The latency is a complex topic. In order to be able to run so much stuff on Mong...

throwdbaaway · on Aug 25, 2021

I thought you are doing millions qps with a 3 nodes mongodb cluster, from the top level comment. That would be impressive.

By batching 1-10 thousands records at a time, your use case is very different from discord, which needs to deliver individual messages as fast as possible.

lmilcin · on Aug 25, 2021

Data doesn't come or leave batched. This is just internal mechanism.

Think in term of Discord, their database probably already queues and batches writes. Or maybe they could decide to fetch details of multiple users with a single query by noticing there are 10k concurrent asks for user details. So why have 10k queries when you could have 10 queries for 1k user objects?

If you complain that my process is different because I refuse to run it inefficiently when I can spot an occasion to optimize then yes, it is different.

throwdbaaway · on Aug 25, 2021

Of course, cassandra/mongodb/etc can perform their own batching when writing to the commit log, and can also benefit from write combining by not flushing out the dirty data immediately. That's besides the point.

Your use case allows you to perform batching for writes at the *application layer*, while discord's use case doesn't.

kerng · on Aug 25, 2021

Why couldn't others with lots of traffic use a similar approach? I assume they do. Seems pretty genius idea to batch things like that, especially when qps is very high batching (maybe waiting for a few ms to fill a batch) makes a lot of sense.

lmilcin · on Aug 25, 2021

I don't see why discord's case can't use same tricks. If they have a lot of stuff happening at the same time and their application is relatively simple (from the point of view of number of different types of operation it performs) at any point in time it is bound to have many cases of the same operation being performed.

Then it is just a case of structuring your application properly.

Most applications are immediately broken, by design, by having a thread dedicated to the request/response pair. It then becomes difficult to have parts of that processing from different threads be selected and processed together to take benefit of amortizing costs.

The alternative I am using is funneling all requests into a single pipeline and having that pipeline split into stages distributed over CPU cores. So it comes in (by way of Kafka or REST call, etc.), it is queued, it goes to CPU core #1, gets some processing there, then moves to CPU core #2, gets some other processing there, gets published to CPU core #3 and so on.

Now, each of these components can work on huge number of tasks at the same time. For example when the step is to enrich the data, it might be necessary to shoot a message to another REST service and wait for response. During that time the component picks up other items to do the same.

As you see, this architecture practically begs to use batching and amortize costs.

ricardobeat · on Aug 25, 2021

What you're describing sounds like vanilla async concurrency. I seriously doubt 'most applications' use the one-thread-per-request model at this point in time, most major frameworks are async now. And it's not a silver bullet either, plenty of articles on how single-thread is sometimes a better fit for extremely high-performance apps.

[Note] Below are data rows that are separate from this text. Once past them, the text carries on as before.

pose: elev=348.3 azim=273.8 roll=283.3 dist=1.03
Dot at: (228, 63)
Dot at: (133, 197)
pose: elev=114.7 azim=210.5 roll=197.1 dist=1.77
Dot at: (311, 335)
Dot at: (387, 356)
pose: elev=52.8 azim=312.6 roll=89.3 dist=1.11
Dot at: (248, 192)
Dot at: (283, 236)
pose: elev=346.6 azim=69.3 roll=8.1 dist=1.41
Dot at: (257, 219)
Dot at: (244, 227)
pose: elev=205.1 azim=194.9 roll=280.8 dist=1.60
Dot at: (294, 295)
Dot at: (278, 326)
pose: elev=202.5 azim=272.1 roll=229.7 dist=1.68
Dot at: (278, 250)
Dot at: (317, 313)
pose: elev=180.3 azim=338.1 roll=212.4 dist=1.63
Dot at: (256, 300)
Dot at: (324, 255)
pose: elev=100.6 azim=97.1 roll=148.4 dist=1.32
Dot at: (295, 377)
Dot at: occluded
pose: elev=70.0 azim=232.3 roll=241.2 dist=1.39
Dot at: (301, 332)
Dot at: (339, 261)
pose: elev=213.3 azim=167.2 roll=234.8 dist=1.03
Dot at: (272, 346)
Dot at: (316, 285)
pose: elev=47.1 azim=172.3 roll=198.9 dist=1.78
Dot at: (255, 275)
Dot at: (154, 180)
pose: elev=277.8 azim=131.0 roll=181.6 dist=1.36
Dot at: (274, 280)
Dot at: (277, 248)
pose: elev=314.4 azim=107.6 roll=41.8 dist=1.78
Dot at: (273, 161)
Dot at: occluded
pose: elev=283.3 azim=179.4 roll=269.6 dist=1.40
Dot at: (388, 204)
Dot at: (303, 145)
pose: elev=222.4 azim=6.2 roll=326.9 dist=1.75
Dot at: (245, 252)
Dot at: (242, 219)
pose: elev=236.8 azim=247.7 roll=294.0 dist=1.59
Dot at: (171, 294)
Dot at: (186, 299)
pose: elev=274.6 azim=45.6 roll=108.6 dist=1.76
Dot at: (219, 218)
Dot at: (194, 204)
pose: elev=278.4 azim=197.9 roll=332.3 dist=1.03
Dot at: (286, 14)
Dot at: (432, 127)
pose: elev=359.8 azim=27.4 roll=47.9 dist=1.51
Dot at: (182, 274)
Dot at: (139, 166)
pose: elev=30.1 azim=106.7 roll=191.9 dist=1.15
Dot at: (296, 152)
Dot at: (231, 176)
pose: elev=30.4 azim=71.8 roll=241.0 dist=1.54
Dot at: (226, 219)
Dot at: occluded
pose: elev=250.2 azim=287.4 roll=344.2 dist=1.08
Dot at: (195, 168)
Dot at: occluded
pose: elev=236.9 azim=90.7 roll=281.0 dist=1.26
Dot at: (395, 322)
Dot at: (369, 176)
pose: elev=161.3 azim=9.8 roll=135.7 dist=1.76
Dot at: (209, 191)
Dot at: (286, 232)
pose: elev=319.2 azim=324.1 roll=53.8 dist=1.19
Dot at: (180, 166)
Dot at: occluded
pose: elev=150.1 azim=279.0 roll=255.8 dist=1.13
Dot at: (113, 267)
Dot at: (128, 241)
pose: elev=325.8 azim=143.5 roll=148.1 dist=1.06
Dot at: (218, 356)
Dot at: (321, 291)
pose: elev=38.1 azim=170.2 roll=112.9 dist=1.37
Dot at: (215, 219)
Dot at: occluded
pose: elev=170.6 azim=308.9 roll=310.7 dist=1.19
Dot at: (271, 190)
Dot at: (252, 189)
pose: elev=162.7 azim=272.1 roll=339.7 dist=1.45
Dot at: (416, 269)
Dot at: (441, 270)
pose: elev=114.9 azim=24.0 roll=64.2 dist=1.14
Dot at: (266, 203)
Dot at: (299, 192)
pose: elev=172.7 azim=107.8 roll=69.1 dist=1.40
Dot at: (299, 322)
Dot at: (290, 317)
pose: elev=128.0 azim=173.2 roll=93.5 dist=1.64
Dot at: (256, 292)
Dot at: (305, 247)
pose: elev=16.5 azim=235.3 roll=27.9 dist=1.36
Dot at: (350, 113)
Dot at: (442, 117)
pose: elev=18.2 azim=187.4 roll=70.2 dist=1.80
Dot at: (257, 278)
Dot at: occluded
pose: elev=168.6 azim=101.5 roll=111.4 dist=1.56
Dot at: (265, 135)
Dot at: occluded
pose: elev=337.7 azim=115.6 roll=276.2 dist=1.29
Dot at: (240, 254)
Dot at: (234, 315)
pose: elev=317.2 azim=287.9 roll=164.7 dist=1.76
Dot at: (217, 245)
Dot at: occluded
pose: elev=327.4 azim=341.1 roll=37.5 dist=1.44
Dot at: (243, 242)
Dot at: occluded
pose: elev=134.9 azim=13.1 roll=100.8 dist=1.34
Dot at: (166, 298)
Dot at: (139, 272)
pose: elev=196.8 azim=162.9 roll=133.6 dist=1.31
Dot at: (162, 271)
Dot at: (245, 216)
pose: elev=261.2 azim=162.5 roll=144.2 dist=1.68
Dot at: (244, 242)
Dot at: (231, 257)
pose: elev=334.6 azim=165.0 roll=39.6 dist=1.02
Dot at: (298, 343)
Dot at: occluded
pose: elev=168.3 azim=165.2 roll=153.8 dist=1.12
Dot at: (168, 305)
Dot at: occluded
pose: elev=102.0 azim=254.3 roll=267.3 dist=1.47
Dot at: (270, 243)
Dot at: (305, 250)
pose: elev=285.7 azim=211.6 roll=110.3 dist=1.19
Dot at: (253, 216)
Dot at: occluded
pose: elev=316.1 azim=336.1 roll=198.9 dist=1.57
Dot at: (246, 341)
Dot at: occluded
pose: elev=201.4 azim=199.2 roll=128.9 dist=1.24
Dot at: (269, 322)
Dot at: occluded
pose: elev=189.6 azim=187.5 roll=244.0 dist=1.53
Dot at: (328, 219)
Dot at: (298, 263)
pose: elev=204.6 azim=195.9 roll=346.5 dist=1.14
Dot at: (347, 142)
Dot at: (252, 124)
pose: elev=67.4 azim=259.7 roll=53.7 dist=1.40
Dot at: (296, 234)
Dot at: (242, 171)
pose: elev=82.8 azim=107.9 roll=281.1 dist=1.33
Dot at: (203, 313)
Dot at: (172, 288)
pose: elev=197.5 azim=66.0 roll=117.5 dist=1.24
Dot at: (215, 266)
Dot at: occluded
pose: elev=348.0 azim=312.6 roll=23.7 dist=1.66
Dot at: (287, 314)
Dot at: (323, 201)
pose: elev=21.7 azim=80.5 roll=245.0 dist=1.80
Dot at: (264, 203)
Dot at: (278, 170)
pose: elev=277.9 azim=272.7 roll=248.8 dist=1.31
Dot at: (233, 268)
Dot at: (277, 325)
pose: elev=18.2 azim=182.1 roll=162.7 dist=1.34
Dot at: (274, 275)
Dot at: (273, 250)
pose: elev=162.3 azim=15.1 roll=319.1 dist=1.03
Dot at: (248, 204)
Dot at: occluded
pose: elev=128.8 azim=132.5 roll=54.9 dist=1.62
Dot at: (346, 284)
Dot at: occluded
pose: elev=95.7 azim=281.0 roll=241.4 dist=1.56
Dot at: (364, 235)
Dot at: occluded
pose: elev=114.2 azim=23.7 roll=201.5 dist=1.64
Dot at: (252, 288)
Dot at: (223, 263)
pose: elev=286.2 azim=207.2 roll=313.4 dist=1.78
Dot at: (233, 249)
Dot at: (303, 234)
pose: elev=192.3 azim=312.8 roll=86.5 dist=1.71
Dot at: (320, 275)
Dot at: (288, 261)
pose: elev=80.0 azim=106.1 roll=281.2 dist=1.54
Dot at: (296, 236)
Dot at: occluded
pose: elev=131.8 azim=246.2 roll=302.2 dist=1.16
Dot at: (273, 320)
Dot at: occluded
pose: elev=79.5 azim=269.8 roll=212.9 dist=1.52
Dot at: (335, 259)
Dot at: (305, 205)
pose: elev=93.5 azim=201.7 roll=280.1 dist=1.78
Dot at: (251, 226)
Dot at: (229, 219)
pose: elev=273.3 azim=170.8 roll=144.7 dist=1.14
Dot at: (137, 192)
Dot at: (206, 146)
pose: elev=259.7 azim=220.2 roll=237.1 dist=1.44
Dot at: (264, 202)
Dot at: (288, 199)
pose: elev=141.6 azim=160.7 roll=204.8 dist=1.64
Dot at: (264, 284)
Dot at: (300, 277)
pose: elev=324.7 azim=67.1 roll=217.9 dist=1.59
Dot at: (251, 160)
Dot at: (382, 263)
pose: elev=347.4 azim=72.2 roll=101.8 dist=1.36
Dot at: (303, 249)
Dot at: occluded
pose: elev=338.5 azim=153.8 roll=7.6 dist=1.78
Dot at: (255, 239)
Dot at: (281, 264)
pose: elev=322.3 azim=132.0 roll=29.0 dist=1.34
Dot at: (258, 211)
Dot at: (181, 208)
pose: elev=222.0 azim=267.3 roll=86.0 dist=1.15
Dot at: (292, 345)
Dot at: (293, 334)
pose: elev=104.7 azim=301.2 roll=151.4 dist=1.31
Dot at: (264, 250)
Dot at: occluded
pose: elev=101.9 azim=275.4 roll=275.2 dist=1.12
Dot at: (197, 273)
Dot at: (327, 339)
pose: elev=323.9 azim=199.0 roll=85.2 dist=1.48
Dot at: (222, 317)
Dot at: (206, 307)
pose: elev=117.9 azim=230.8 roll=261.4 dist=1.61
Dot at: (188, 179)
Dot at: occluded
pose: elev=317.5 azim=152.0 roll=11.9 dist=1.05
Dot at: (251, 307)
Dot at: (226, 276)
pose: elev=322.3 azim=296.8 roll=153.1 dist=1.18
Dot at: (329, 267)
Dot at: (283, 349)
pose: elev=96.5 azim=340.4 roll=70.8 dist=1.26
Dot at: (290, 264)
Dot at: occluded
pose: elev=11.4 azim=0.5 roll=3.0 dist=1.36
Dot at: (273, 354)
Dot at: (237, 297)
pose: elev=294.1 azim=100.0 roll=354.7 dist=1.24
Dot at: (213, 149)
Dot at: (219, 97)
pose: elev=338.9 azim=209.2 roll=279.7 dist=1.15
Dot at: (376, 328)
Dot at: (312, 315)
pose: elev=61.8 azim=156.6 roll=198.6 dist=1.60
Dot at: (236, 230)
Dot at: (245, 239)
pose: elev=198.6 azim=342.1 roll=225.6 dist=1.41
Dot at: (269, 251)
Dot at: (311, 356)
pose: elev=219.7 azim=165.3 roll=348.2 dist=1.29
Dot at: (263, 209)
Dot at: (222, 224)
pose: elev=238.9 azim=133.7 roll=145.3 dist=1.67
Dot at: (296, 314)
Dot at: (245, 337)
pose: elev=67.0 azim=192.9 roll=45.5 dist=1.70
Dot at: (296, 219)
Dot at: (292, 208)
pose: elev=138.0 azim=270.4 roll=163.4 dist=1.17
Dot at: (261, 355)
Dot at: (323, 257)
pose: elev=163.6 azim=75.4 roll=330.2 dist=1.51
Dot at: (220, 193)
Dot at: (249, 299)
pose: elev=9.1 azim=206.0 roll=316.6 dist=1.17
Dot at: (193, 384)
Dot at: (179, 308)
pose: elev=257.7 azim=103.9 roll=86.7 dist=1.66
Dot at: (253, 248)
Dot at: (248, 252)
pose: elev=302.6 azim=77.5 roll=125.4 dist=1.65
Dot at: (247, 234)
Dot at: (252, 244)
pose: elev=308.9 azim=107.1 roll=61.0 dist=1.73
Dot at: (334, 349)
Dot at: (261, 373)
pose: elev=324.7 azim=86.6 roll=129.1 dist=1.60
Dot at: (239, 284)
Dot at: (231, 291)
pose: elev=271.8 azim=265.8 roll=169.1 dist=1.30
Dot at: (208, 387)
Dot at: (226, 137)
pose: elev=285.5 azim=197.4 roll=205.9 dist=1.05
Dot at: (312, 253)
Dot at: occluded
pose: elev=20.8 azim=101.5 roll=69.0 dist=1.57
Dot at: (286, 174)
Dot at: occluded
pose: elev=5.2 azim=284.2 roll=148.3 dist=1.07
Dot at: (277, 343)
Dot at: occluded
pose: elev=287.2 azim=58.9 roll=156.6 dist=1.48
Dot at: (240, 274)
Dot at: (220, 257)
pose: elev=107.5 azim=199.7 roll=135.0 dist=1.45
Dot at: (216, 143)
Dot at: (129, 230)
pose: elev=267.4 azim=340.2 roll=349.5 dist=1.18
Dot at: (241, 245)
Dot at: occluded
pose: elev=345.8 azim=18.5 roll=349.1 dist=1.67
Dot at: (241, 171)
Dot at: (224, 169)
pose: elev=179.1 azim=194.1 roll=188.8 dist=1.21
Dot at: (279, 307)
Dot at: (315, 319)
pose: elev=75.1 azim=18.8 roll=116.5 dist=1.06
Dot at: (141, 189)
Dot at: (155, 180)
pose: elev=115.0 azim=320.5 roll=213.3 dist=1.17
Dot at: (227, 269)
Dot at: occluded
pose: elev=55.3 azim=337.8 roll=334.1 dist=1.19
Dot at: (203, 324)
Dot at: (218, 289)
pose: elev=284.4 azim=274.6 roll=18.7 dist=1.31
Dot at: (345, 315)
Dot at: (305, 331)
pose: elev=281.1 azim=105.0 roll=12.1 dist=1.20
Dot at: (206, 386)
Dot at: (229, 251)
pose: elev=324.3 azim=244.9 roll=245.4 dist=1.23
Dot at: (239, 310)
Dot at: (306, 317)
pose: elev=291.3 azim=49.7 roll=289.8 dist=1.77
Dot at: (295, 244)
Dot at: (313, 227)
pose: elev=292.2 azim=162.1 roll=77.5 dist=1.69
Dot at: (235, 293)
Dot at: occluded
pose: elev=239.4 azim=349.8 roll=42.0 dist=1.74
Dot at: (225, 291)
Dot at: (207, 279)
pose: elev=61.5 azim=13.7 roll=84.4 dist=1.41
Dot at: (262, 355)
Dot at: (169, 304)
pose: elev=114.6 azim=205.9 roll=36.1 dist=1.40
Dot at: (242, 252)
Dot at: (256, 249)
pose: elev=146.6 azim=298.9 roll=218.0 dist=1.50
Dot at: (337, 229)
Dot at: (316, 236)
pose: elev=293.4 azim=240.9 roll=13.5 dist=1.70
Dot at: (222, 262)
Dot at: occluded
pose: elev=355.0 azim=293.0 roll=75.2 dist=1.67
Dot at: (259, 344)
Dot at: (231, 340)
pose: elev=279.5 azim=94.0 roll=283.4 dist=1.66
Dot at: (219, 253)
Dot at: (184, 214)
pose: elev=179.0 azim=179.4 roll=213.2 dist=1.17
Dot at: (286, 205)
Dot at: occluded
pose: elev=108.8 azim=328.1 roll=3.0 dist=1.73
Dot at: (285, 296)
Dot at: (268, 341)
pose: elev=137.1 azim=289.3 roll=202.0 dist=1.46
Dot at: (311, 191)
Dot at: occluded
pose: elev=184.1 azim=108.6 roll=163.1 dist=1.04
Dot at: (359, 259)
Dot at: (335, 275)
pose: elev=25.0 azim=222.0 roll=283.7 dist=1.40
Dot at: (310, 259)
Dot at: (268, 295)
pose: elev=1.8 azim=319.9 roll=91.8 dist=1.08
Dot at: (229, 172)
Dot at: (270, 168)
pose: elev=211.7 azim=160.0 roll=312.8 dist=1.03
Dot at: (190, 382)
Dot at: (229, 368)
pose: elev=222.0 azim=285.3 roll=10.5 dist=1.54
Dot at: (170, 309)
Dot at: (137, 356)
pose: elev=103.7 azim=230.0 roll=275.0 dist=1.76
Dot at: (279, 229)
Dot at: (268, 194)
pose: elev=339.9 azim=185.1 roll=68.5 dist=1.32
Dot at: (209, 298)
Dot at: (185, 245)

After reading all of you responses, I still don't see how you think your learnings apply to Discord. They would not be able to fit the indexes in memory on MongoDB. They can't batch reads or writes at the application server level (the latency cost for messaging is not acceptable). Millions of queries happen every second, not one-off analytical workloads. It seems these two systems are far enough apart that really there is no meaningful comparison to be made here.

fao_ · on Aug 25, 2021

I'm not sure why you're being downvoted when you're a domain expert talking about your craft? People have weird hangups on hacker news, it seems

Aeolun · on Aug 25, 2021

Something about the tone of the messages rubs me entirely the wrong way.

bottled_poe · on Aug 25, 2021

It reads like justified opinions from experience. Not seeing much emotional tone in there.

combyn8tor · on Aug 25, 2021

Well on one hand you've got engineers at a billion dollar company explaining how they've solved a problem. On the other hand you've got some random commentor on HN over-simplifying a complex engineering solution.

BigJono · on Aug 25, 2021

Sounds to me like it's some "random commentor" who has solved a similar problem at a similar scale with a solution that's much simpler.

Aeolun · on Aug 25, 2021

I dunno, sounds very ‘I am very smart’ to me. They may be right or they may not, but both solutions sound workable to me.

Don’t let perfect be the enemy of good, and all that. There’s enough utter garbage around to shit on.

fao_ · on Aug 25, 2021

I think you're reading into it. They are stating that the solution in the post was overengineered, and describing an alternate solution that doesn't require as much abstraction or resources, but is manageable for data with a much higher dimensional structure

The fact that you read that as "I am very smart" and that that was a reason to downvote the post, tells more about you than it does the person you're supposedly describing.

polishdude20 · on Aug 25, 2021

This just gives me Factorio flashbacks.